Ia mengatakan sesuai Pasal 14 ayat 2 UUD 1945, Presiden memang memiliki kewenangan konstitusional untuk memberikan amnesti dengan pertimbangan DPR.
Arsul memastikan ia dan teman-teman di Komisi III akan mengkaji secara mendalam pemberian amnesti Baiq Nuril.
"Karena itu, jika nantinya permohonan amnesti tersebut telah diterima Presiden dan kemudian dimintakan pertimbangan kepada DPR, kami yang di DPR akan mengkajinya secara mendalam dengan semangat mendukung prinsip keadilan," katanya.
3. Pendapat Mahfud MD
Pakar hukum tata negara yang juga mantan Ketua Mahkamah Konstitusi (MK), Mahfud MD memberikan pendapatanya tentang peluang pemberian amnesti untuk Baiq Nuril.
Pendapat Mahfud itu disampaikan lewat cuitan di akun twitternya saat menjawab pertanyaan dari warganet.
Menurut Mahfud, pemberian amnesti bagi Baiq Nuril kurang tepat.
Hal ini karena Amnesti diberikan untuk kasus-kasus politik yang bersifat kolektif dan bukan kriminal biasa.
Berikut cuitan Mahfud terkait kasus Baiq Nuril:
"Utk membebaskan Nuril Baiq dgn amnesti tampaknya tdk tepat. Amnesti itu utk kasus politik, bersifat kolektif, bkn kriminal biasa, dan bkn utk org perorang. Msl: Dulu orng2 yg menolak hsl KMB diberi amnesti oleh Presiden Soekarno scr kolektif. Utk skrang hrs dgn pertimbangan DPR
Teori dasarnya begini: amnesti dan abolisi itu diberikan kpd orang yg belum dihukum; sedang grasi dan rehabilitasi diberikan kpd orang2 yg sdh divonis dan sdh inkracht. Tp ada pengalaman, Presiden Habibie (1998) pernah mengamnesti orng2 yg menjadi terpidana politik warisan Orba.
Perlu didiskusikan dulu scr mendalam: 1) Mnrt sy Nurul Baiq bs minta grasi kpd Presiden. 2) Tp ada yg brpendapat dia tak bs minta grasi krn orng minta grasi hrs mengaku bersalah, menerima hukuman dan meminta ampun.
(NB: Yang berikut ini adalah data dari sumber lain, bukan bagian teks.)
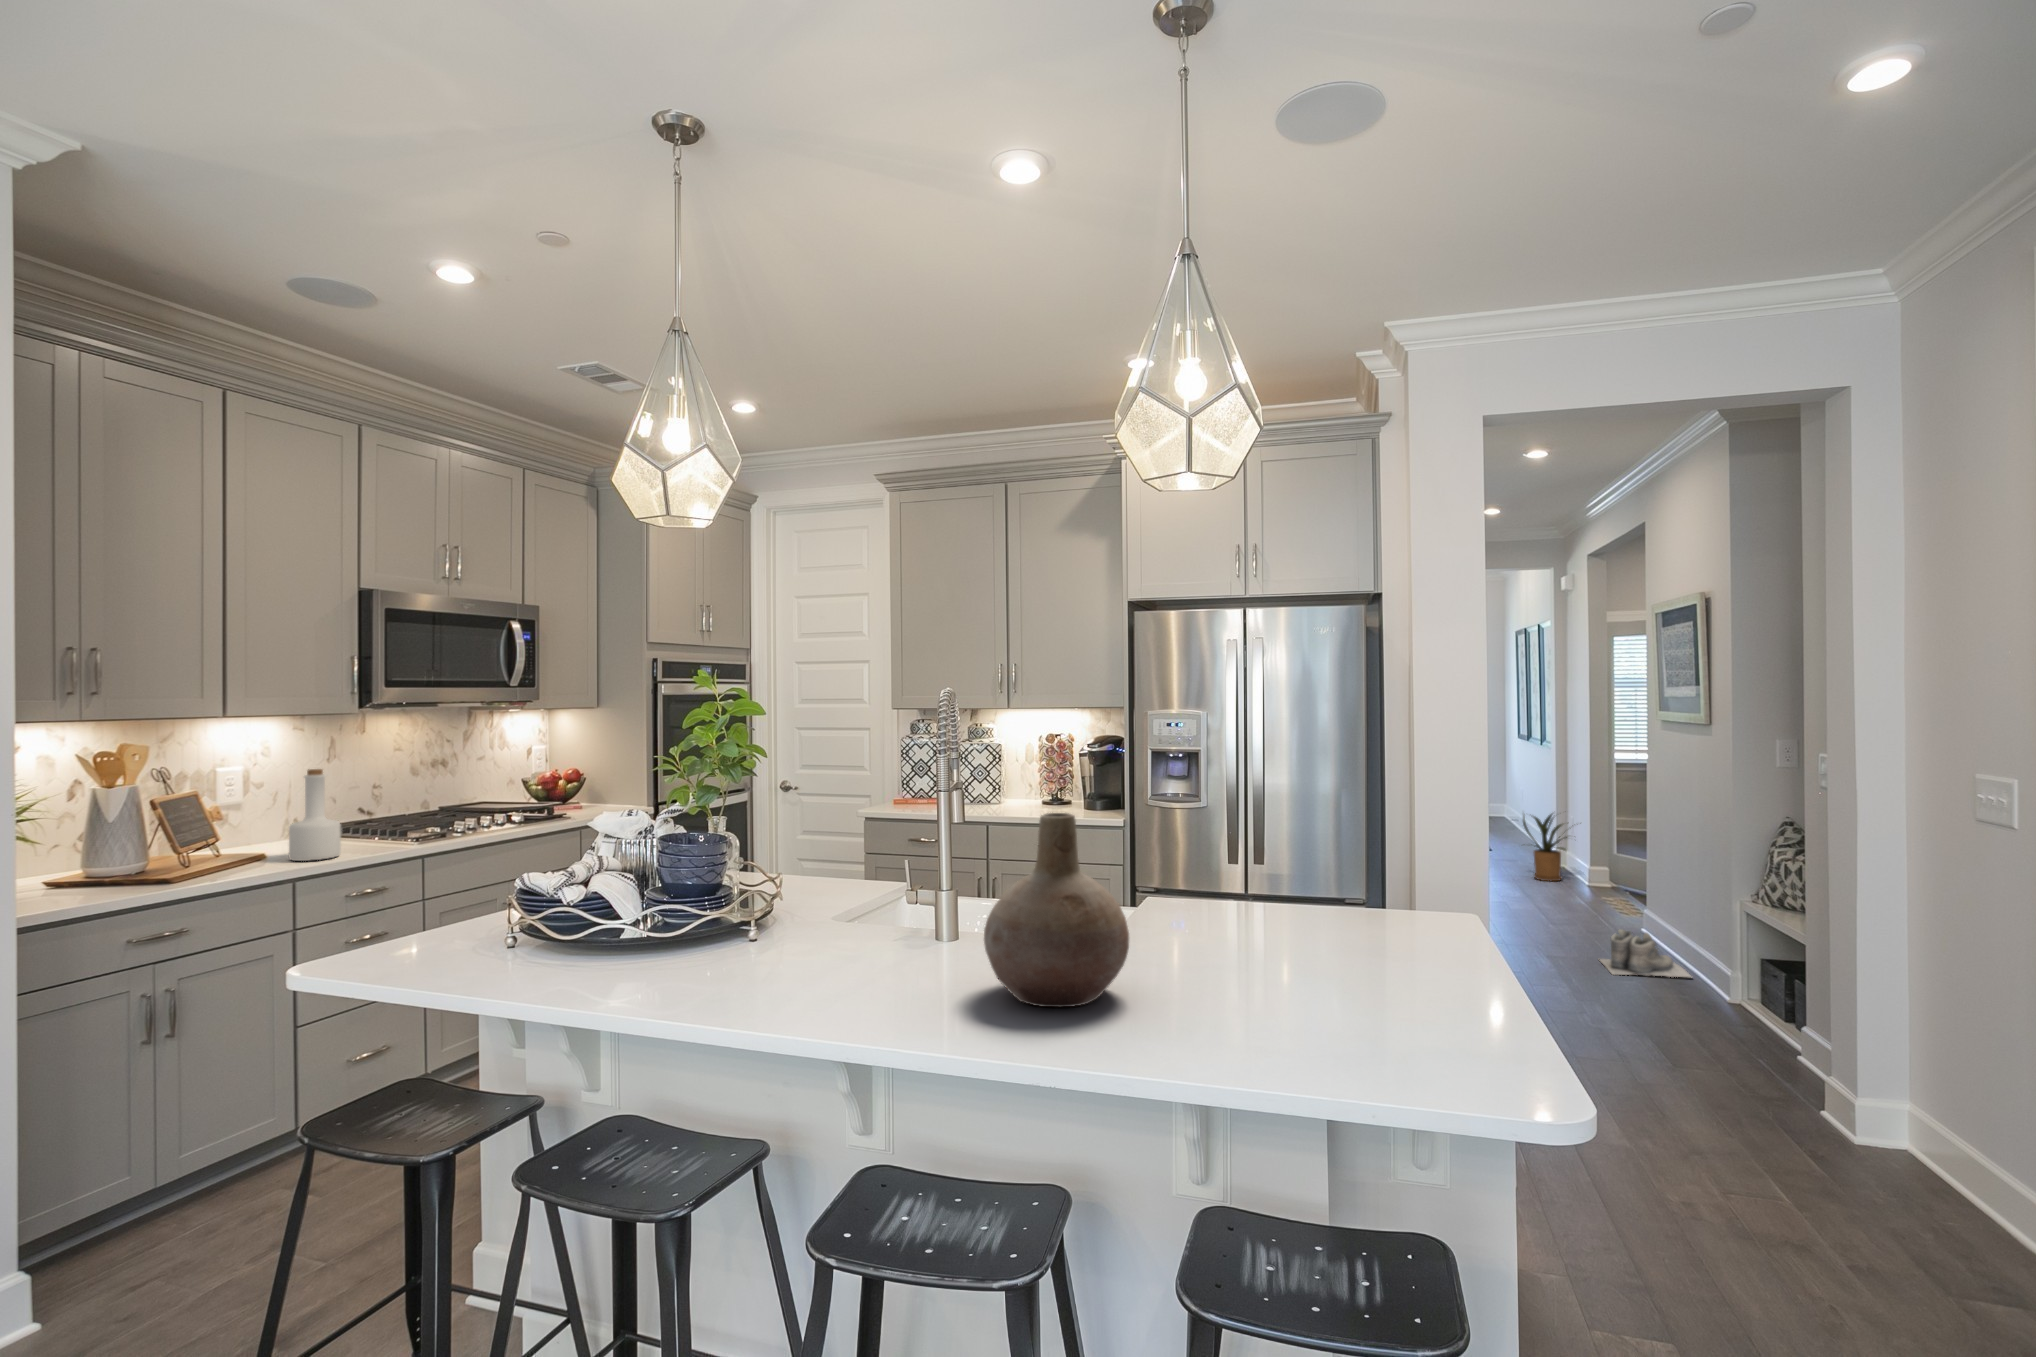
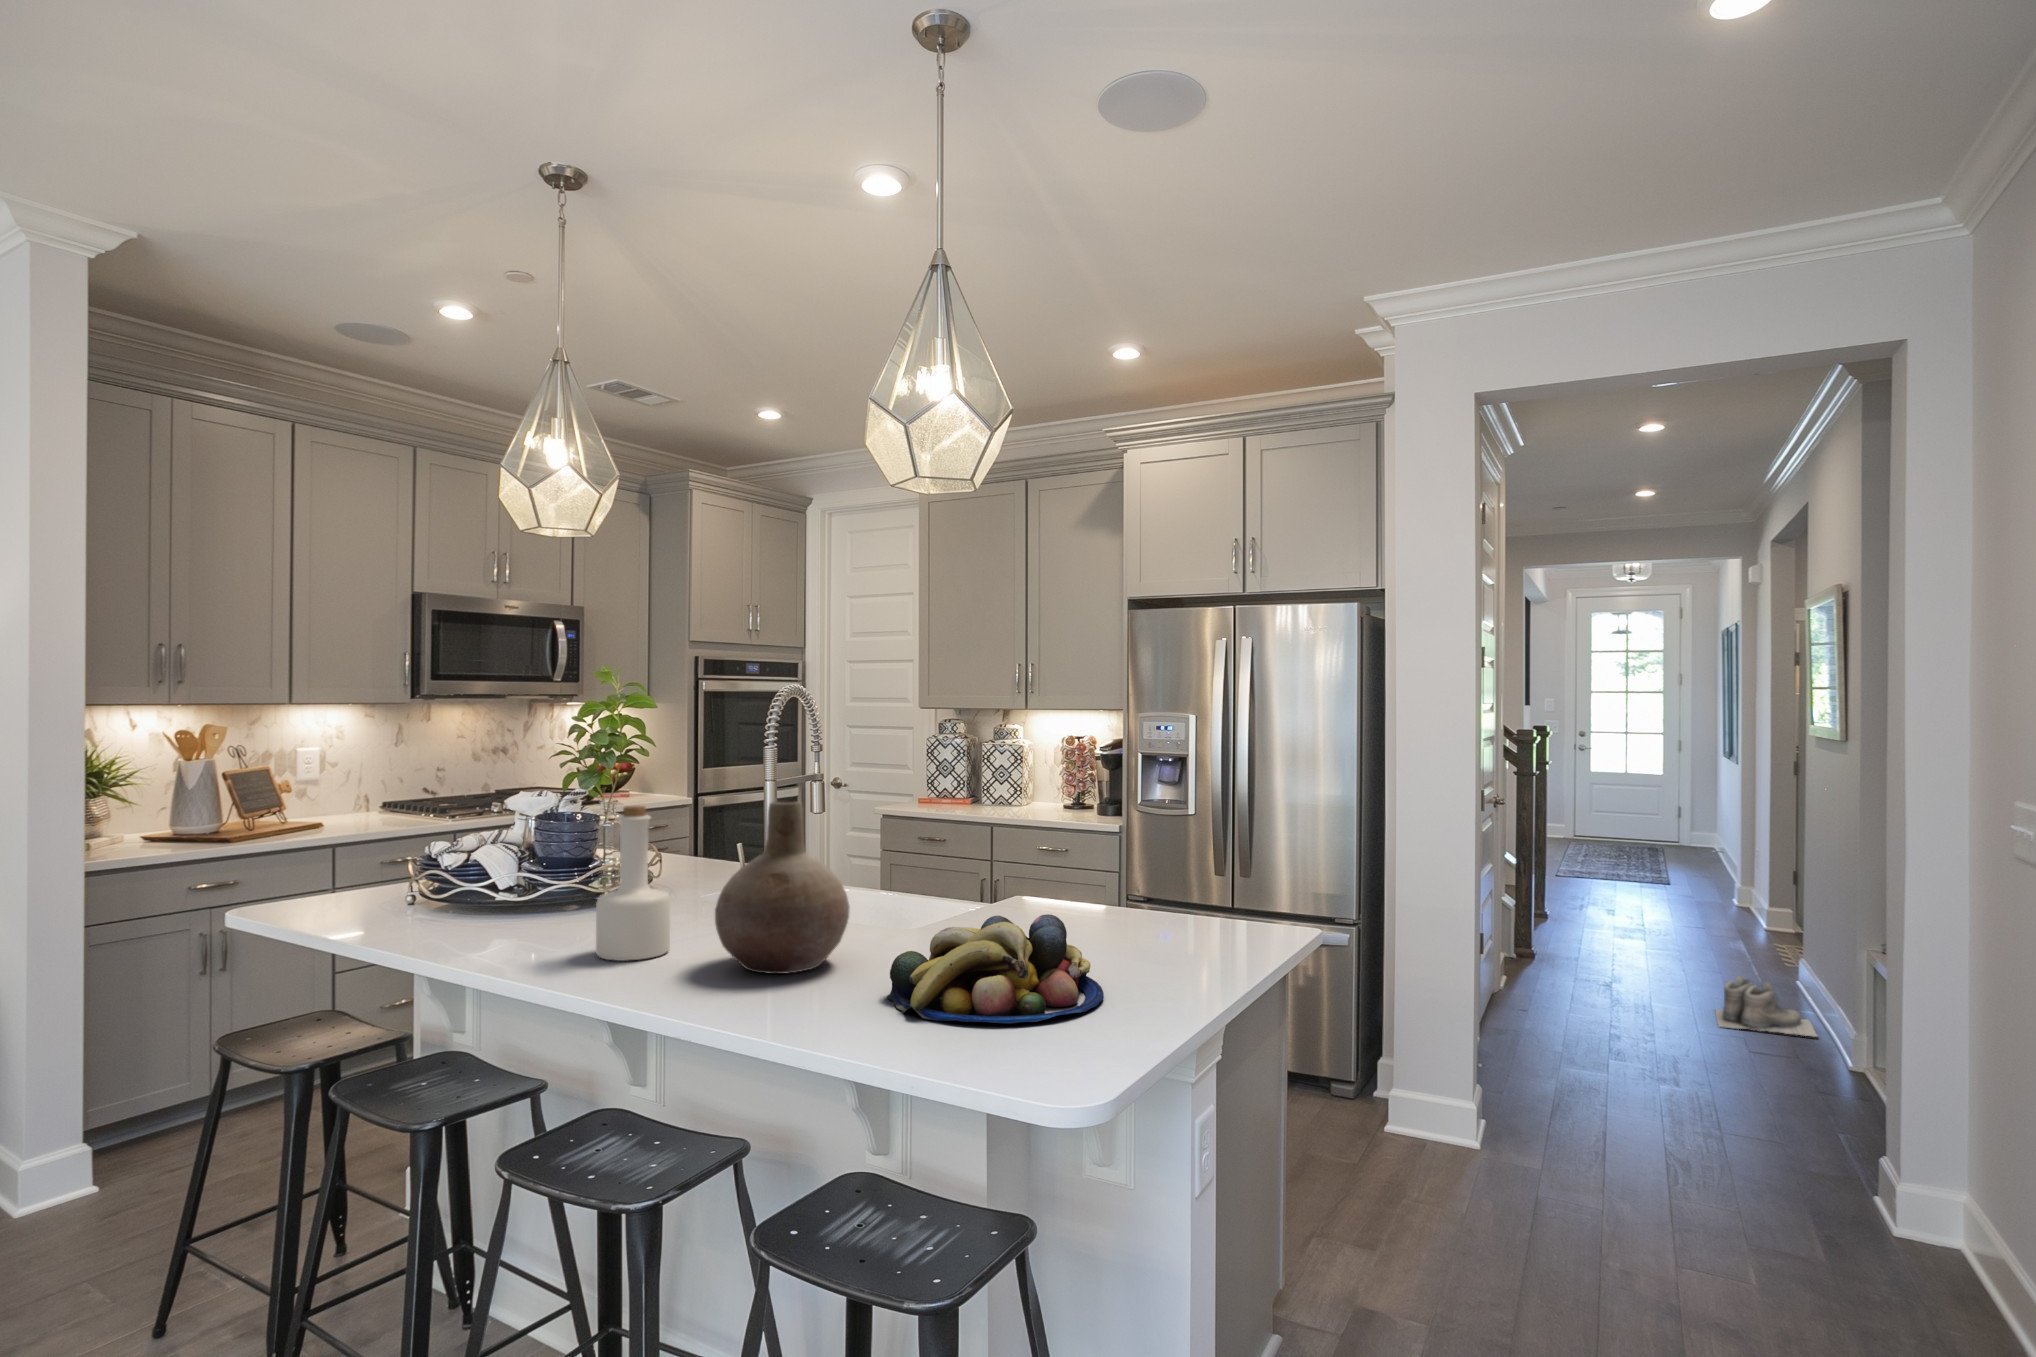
bottle: present [289,769,341,861] -> present [596,806,670,961]
house plant: present [1523,814,1567,881] -> none [1691,839,1768,923]
fruit bowl: none [1224,924,1460,1051] -> present [887,914,1104,1023]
Sedang orng mengajukan PK itu dianggap tak mau mengaku bersalah.
Ya , itu sdh ada di cuitan saya kemarin. Coba track. Amnesti diberikan oleh Presiden Habibie kpd Budiman Sujatmiko, Sri Bintang Pamungkas, Mochtar Pakpahan pd tahun 1998. Itu bersifat kokektif dlm kasus politik yakni mereka yang dihukum karena "dianggap" melawan Pemerintah Orba."